▸ **EXPLORE THE MATERIAL**:
A - Do these statements agree with the Cuba travel account? For each, answer yes or no and quote the deciding words from the text.
(i) The writer got several mosquito bites during the trip.
(ii) Part of the trip was spent in Varadero.
(iii) Old cars polluted the air in Havana.
B - Using the Cuba travel account, answer each question on its own line:
(i) About how long was the trip to Cuba?
(ii) How is the weather described?
(iii) What is the Malecon?
C - From the Cuba travel account, reproduce word for word the part that opens with the words containing "How was the" and closes with "few places nevertheless.".

▸ **PASSAGE SHOWN**:
Earlier this month, I traveled to Cuba for roughly a week and stayed in 2 places: Havana, capital city of Cuba, and Varadero, a beautiful beach resort town.
What was the environment like?
The first destination was Havana. As we were going from the airport to our Airbnb accommodation, the streets, buildings, and especially the cars made me feel like I had stepped into a 1950’s suburban area. The fact the city isn’t very modernized gave an air of nostalgia and antiquity, which is very different to any of the places that I have traveled before. There is also lots of nature that surrounds the city: grass, clear sky, rivers, etc. Though I would have assumed that the presence of nature would have created an environmentally-friendly city, the (few) old cars were enough to pollute the air – that was the main disappointment.
How was the weather?
Unbearably hot. We went during the hottest and wettest time of the year, and though I expected to encounter annoying mosquitoes, I did not get a single bite (or if I did, I must not have felt them) in the whole trip. I did use repellent every day, just in case.
What places did we visit?
We only had under 2 days to visit as many historically-rich places as we could, but we managed to see quite a few places nevertheless.
We walked and toured around the Malecon, a roadway right beside the beautiful beach. The view is amazing during the day here, as you have buildings (some that are pretty cool) on one side, and the amazing sea on the other.
The one aspect that jumps out at you when you’re walking in Havana, especially in ‘Habana Vieja’ (Old Havana), is that it’s surrounded by history. We walked through Paseo del Prado towards the Parque Central (Central Park), and got a very nice view of the more touristic site of the city before hopping on on a tour bus that took us through mainly historical stops/museums/buildings (names which I unfortunately can’t remember).

▸ **GIVEN DATA**:
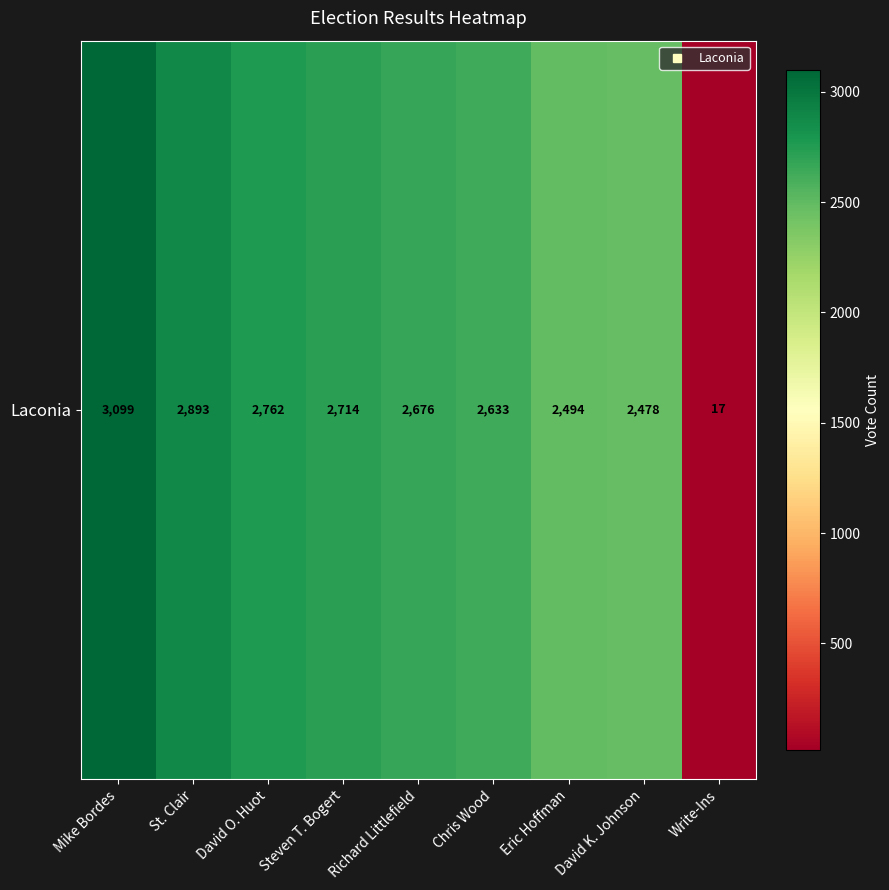

What is the average value?

2418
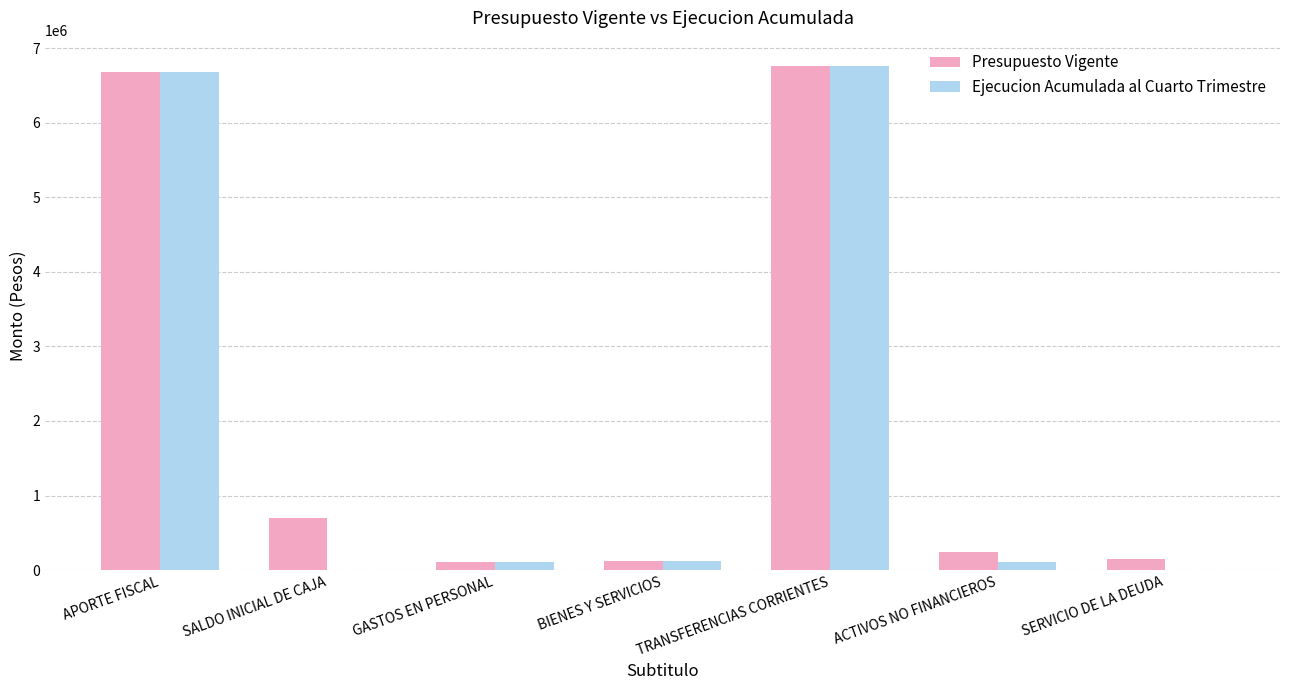

Which label corresponds to the largest value in the chart?

TRANSFERENCIAS CORRIENTES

▸ **SET OF ANSWERS**:
A -
(i) No: "I did not get a single bite"
(ii) Yes: "Varadero, a beautiful beach resort town"
(iii) Yes: "the (few) old cars were enough to pollute the air"

B -
(i) Roughly a week.
(ii) Unbearably hot.
(iii) A roadway right beside the beautiful beach.

C -
How was the weather?
Unbearably hot. We went during the hottest and wettest time of the year, and though I expected to encounter annoying mosquitoes, I did not get a single bite (or if I did, I must not have felt them) in the whole trip. I did use repellent every day, just in case.
What places did we visit?
We only had under 2 days to visit as many historically-rich places as we could, but we managed to see quite a few places nevertheless.